By itself, CVE-2026-2441 yields code execution confined to Chrome's renderer sandbox — but that confinement still leaves plenty of room for damage:

  • Arbitrary code execution within the renderer process
  • Memory disclosure, leaking V8 heap pointers to defeat ASLR
  • Credential theft via document.cookie, localStorage, sessionStorage, and form fields
  • Session hijacking by exfiltrating tokens through fetch(), WebSocket, or sendBeacon()
  • DOM tampering to inject phishing forms or malicious content
  • Keylogging through addEventListener('keydown')

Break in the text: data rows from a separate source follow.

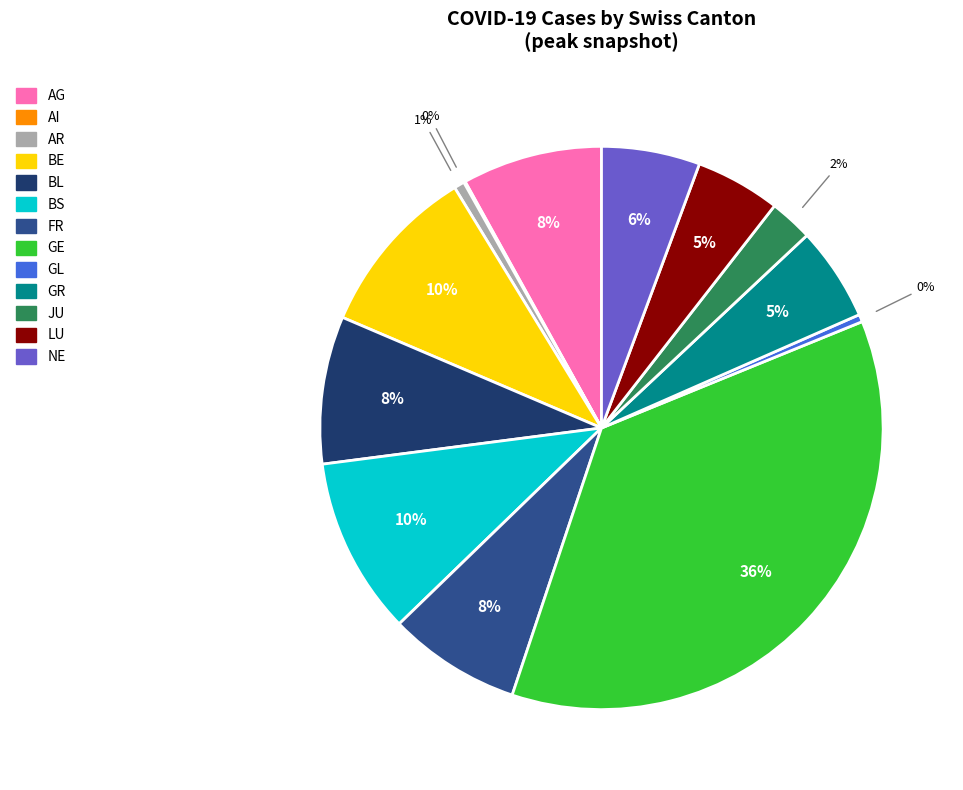

Is FR the majority of the pie?

No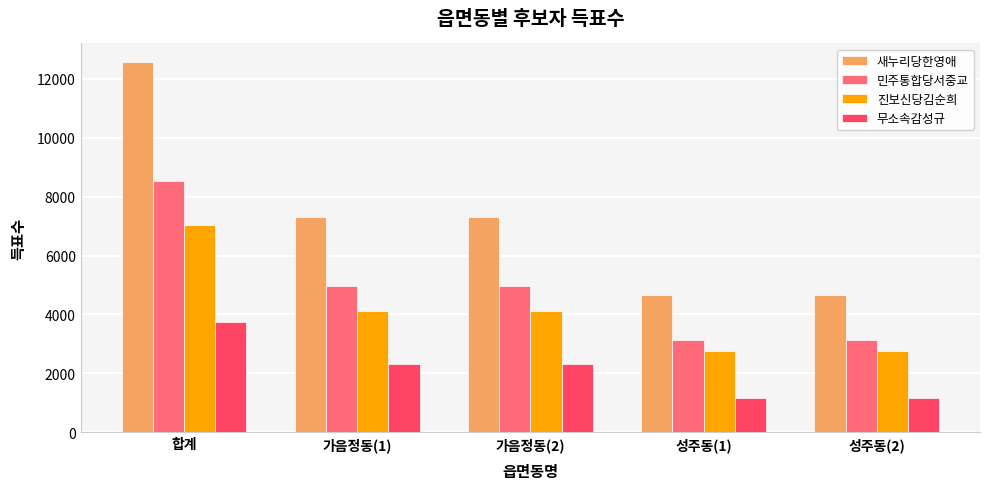

What are all the series names shown in the legend?

새누리당한영애, 민주통합당서중교, 진보신당김순희, 무소속감성규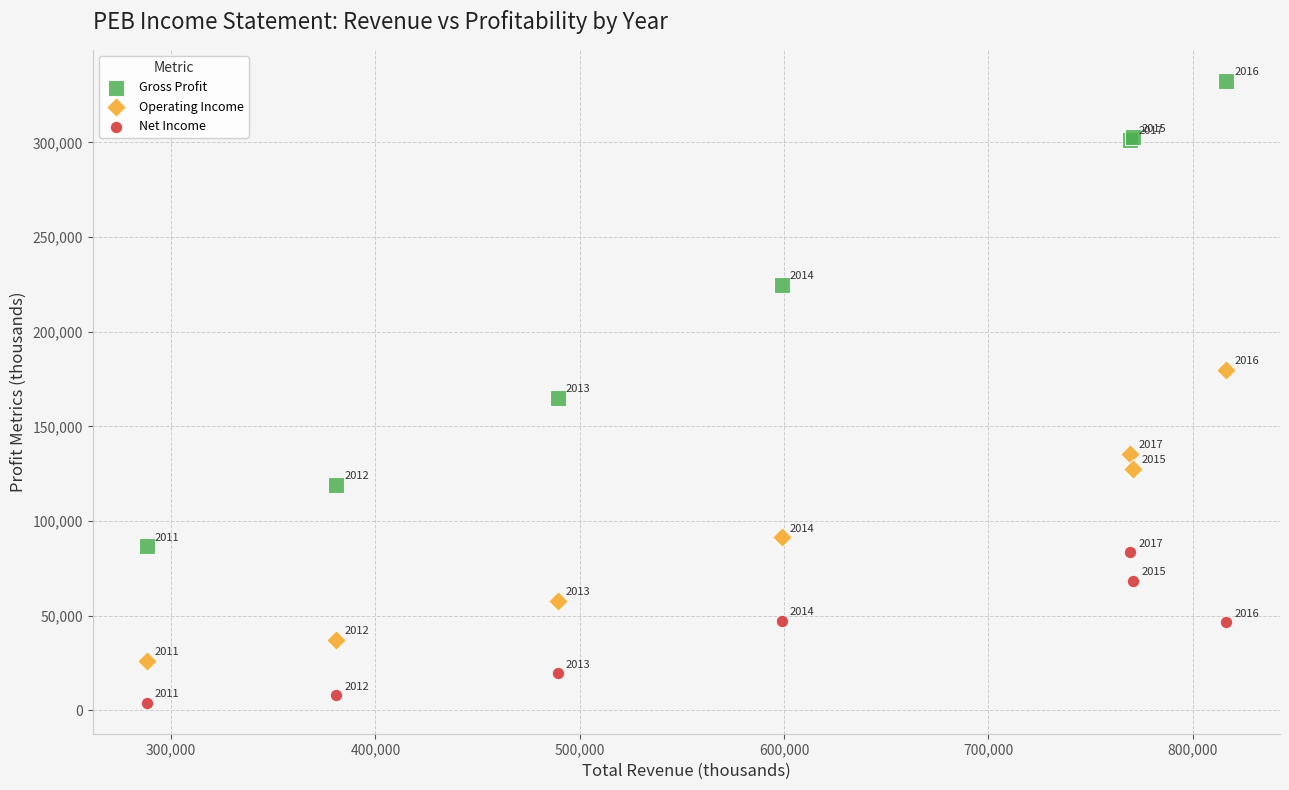

What are all the series names shown in the legend?

Gross Profit, Operating Income, Net Income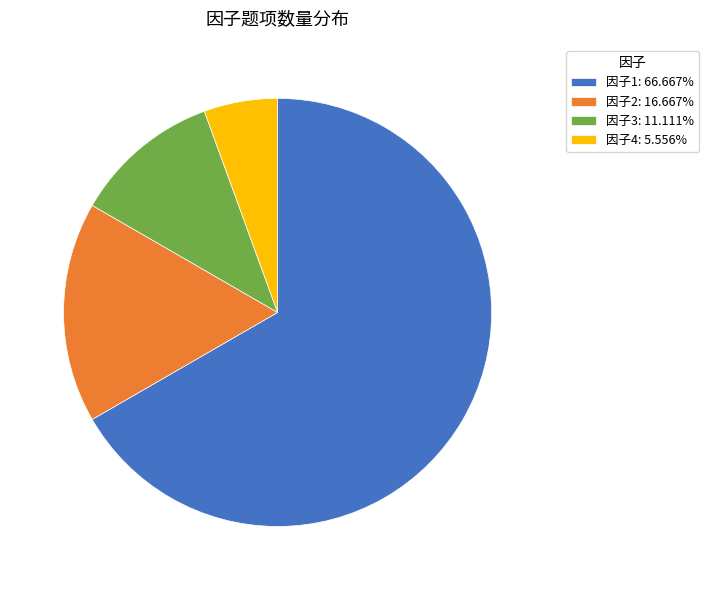

Approximately how many times larger is the value at 因子1 compared to 因子3?

6.0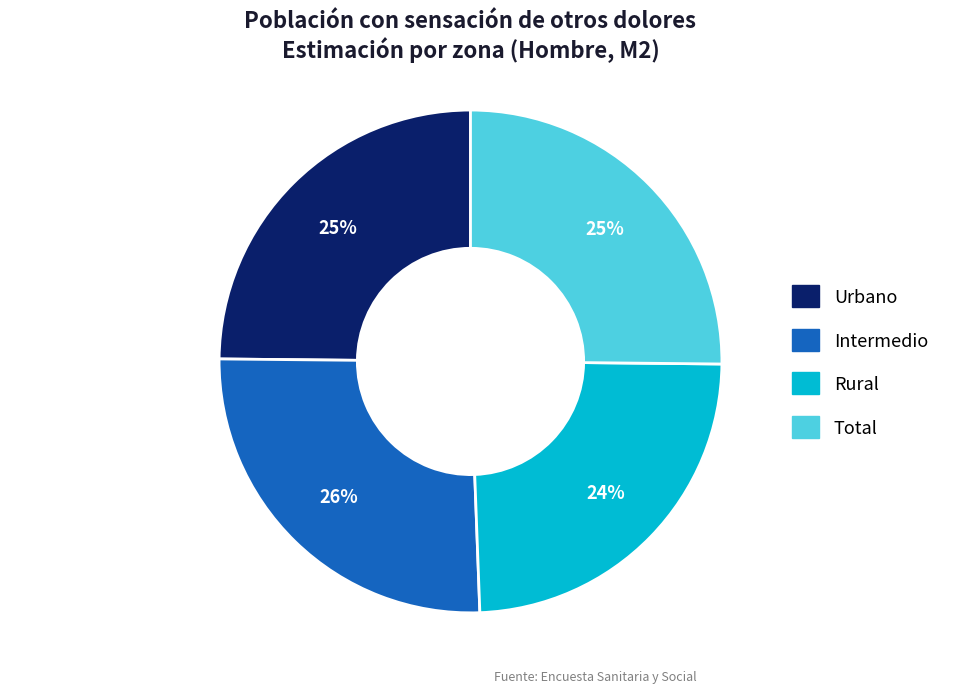

Count the number of slices in the pie.

4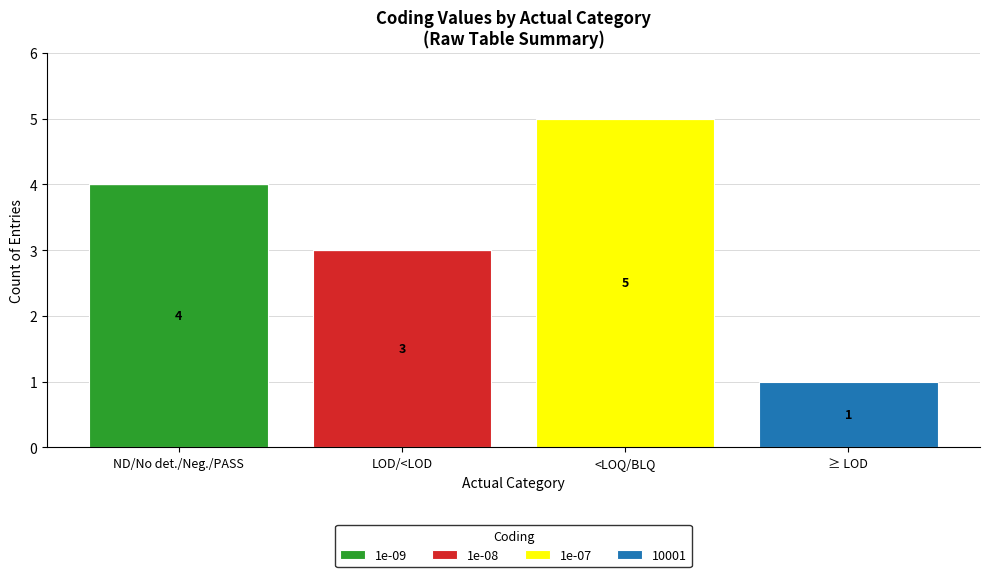

Is it true that 1e-09 equals 4 at ND/No det./Neg./PASS?

True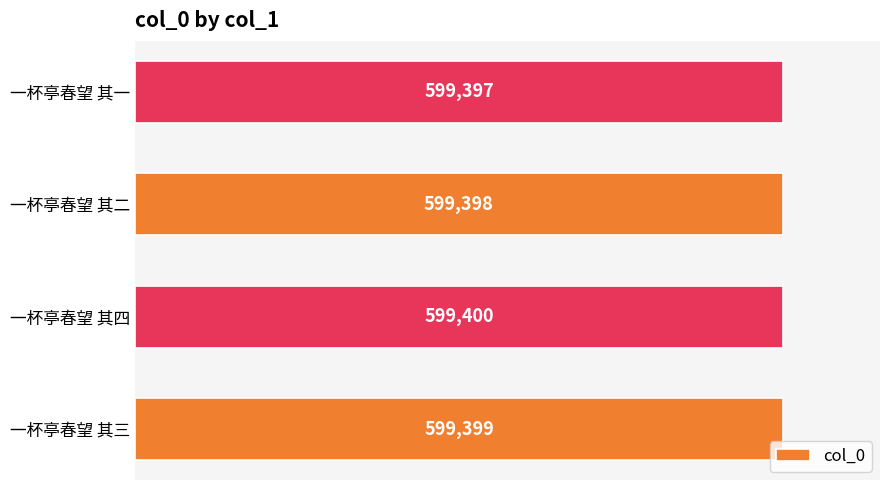

Which label corresponds to the largest value in the chart?

一杯亭春望 其四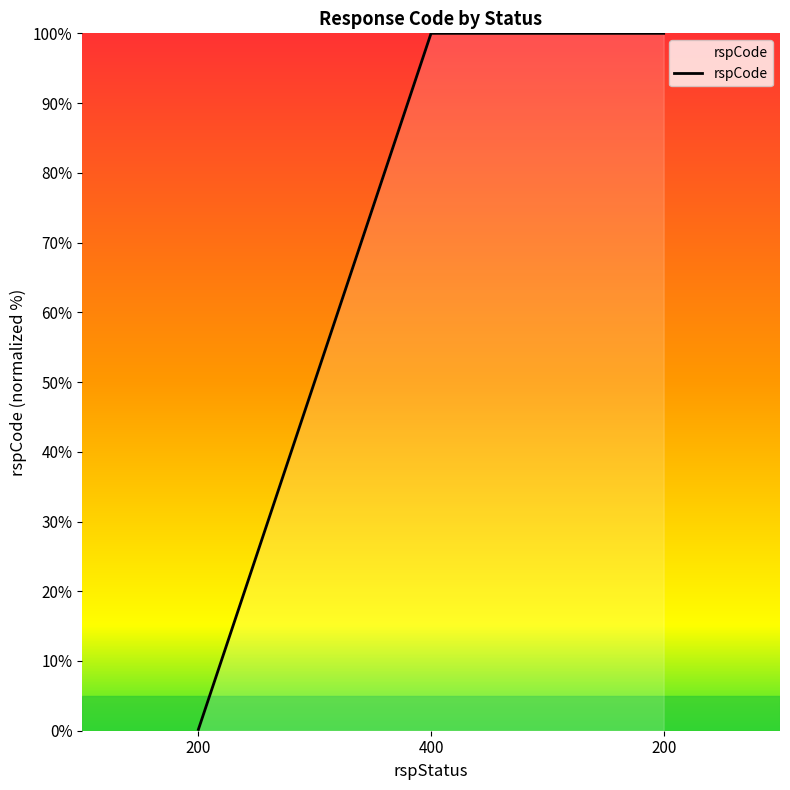

Reading right to left, what are all the values shown in this chart?

100.0	100.0	0.2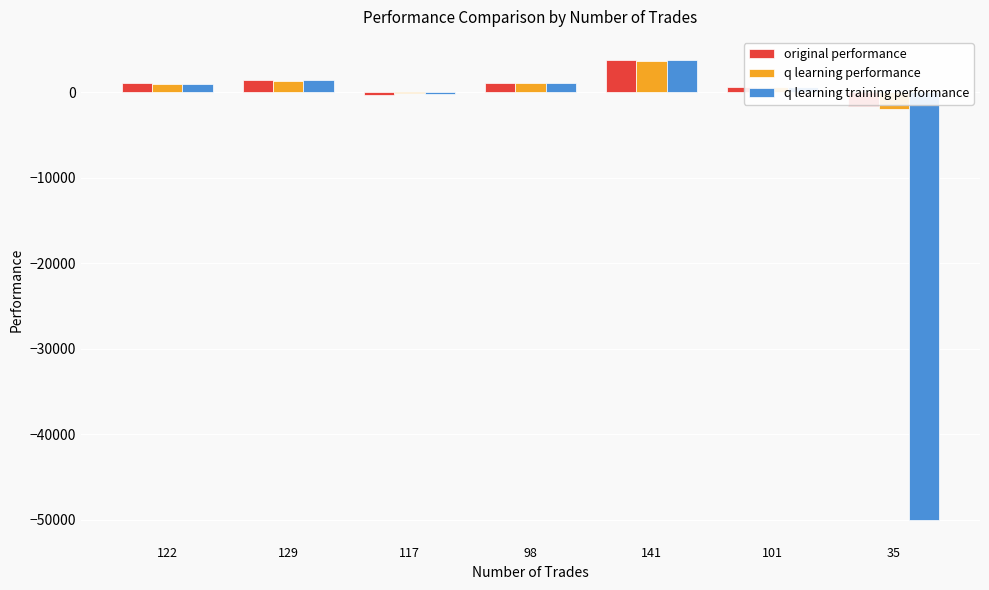

Which series changed the most between 98 and 35?

q learning training performance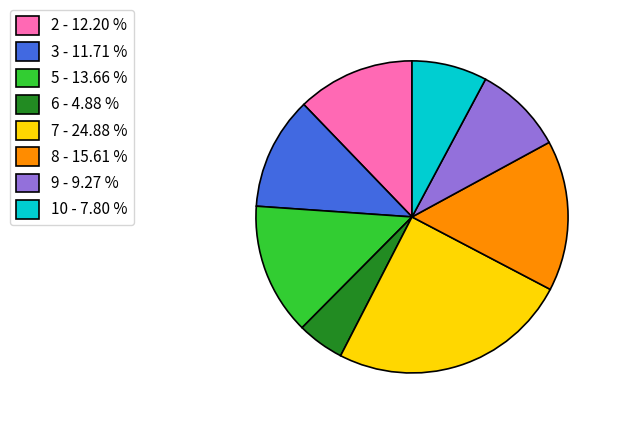

Does any single category account for the majority?

No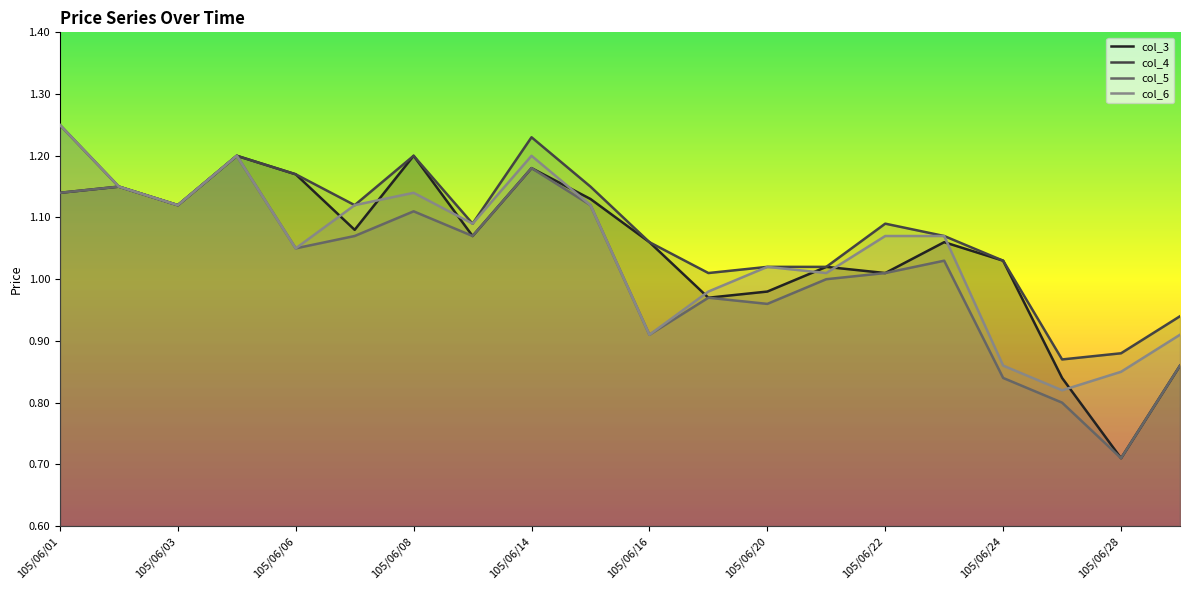

Rank the categories by col_4 value from highest to lowest.

105/06/01, 105/06/14, 105/06/04, 105/06/08, 105/06/06, 105/06/02, 105/06/15, 105/06/03, 105/06/07, 105/06/13, 105/06/22, 105/06/23, 105/06/16, 105/06/24, 105/06/20, 105/06/21, 105/06/17, 105/06/29, 105/06/28, 105/06/27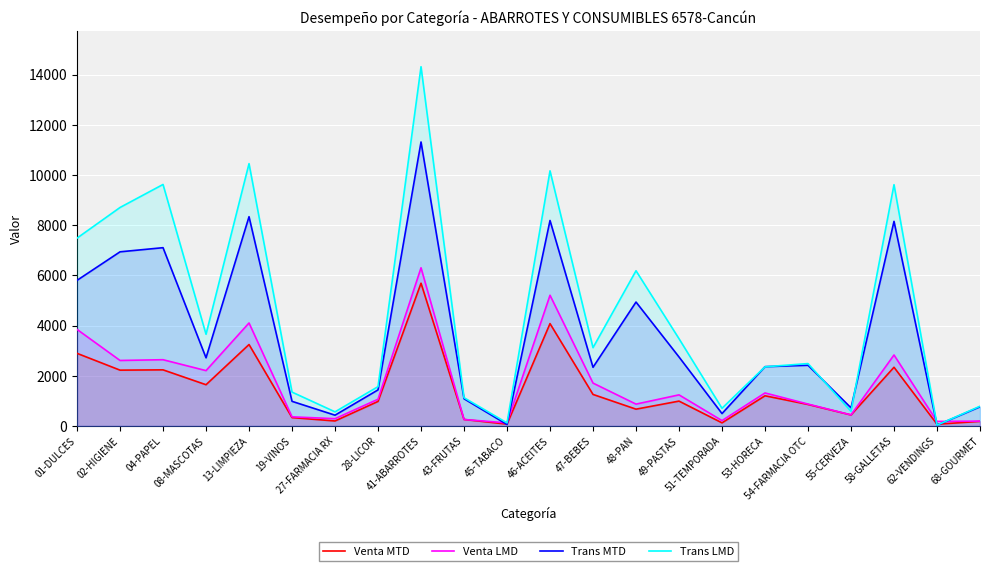

What is the spread (max minus min) of values at 53-HORECA?

1161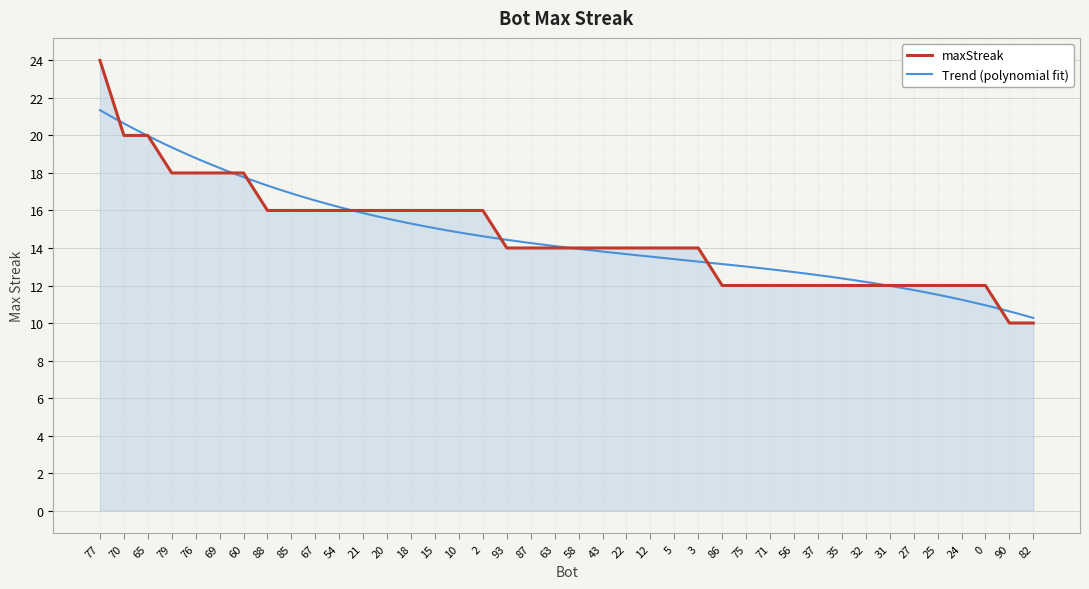

Reading left to right, list all the values displayed in this chart.

24	20	20	18	18	18	18	16	16	16	16	16	16	16	16	16	16	14	14	14	14	14	14	14	14	14	12	12	12	12	12	12	12	12	12	12	12	12	10	10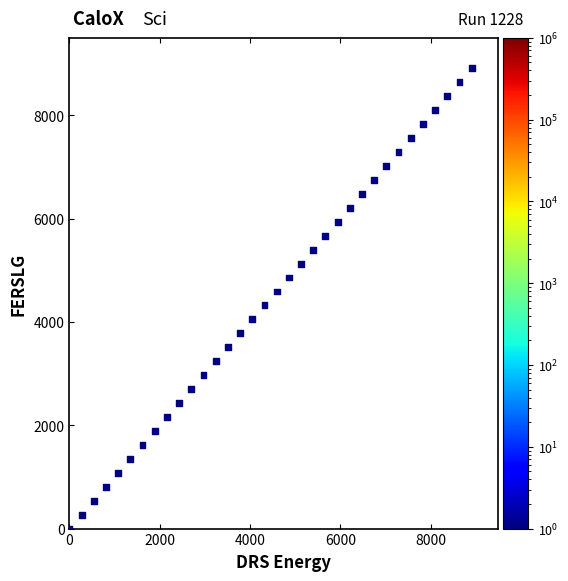

What is the range of Y values (max minus min)?

8910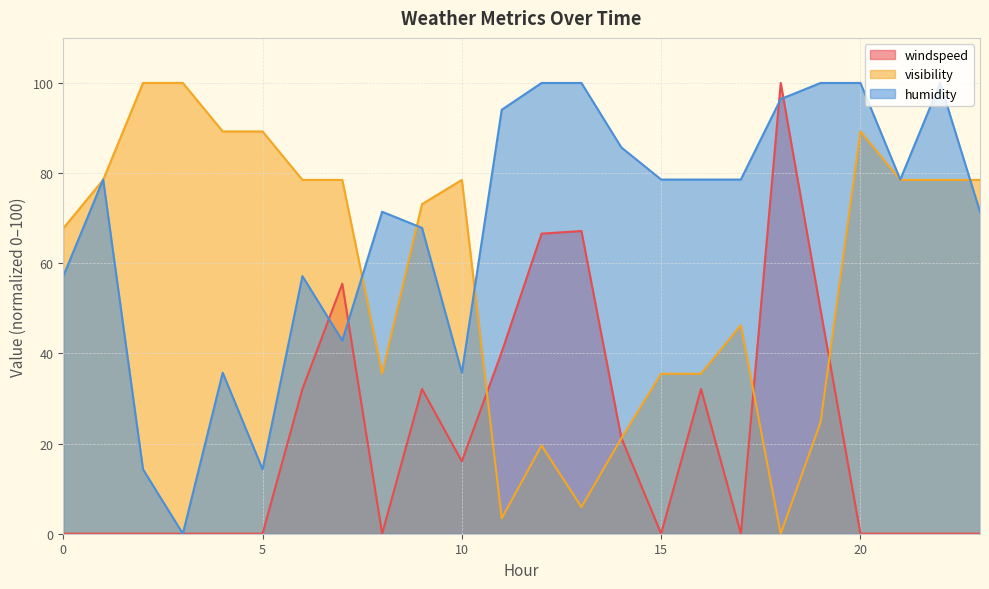

How many data points in humidity are above 78?

13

Chained with a sandbox escape, the severity climbs sharply:

Renderer RCE (CVE-2026-2441) → Mojo IPC exploit → browser-process RCE → kernel exploit → full system compromise

That full chain opens the door to malware, ransomware, or spyware deployment, filesystem access, lateral movement, and persistence. It also mirrors documented nation-state tradecraft: NSO Group's Pegasus paired a WebKit UAF with a sandbox escape and kernel exploit, Intellexa's Predator combined a Chrome UAF with an Android kernel bug, and APT-28 (Fancy Bear) has fielded Chrome zero-days alongside Windows privilege-escalation chains. CVE-2026-2441 slots neatly into the same playbook.

Attack vector: drive-by

Exploitation needs nothing beyond a victim loading a malicious page. Common delivery routes include:

  • Malvertising — booby-trapped ads pushed through legitimate ad networks on busy sites
  • Watering-hole attacks — compromising sites that high-value targets routinely visit
  • Spear phishing — sending crafted links by email or chat to specific individuals

Detection and mitigation

Patching is the one indispensable action; the rest reduce exposure and close monitoring gaps:

  • Update Chrome to 145.0.7632.75 or later (Windows/macOS), or 144.0.7559.75 or later (Linux)
  • Update every Chromium-based browser (Edge, Brave, Opera, Vivaldi) as vendor patches land
  • Confirm Site Isolation is active via chrome://flags/#site-isolation-trial-opt-out to limit the cross-origin data reachable from a compromised renderer
  • Use your EDR or asset inventory to flag any Chrome below the fixed build numbers
  • Consider alerting on processes spawned by Chrome renderer processes as a heuristic for sandbox-escape behavior

Timeline

  • February 11, 2026 — Shaheen Fazim reports the vulnerability
  • February 13, 2026 — Google ships Chrome 145.0.7632.75/76 (Windows/macOS) and 144.0.7559.75 (Linux)
  • February 13, 2026 — Google publicly confirms in-the-wild exploitation
  • February 16, 2026 — Vivaldi and Opera release fixes for their Chromium builds

Bottom line

CVE-2026-2441 is a classic high-severity browser zero-day: a memory-safety bug in a near-ubiquitous, user-facing component, weaponized before most defenders could react. Google's two-day turnaround from report to patch is impressive, but confirmed in-the-wild abuse means the gap between disclosure and compromise is already open for anyone still unpatched. Roll out the Chrome update across your environment now, validate your Chromium-based browser inventory, and treat every instance below 145.0.7632.75 as a live exposure.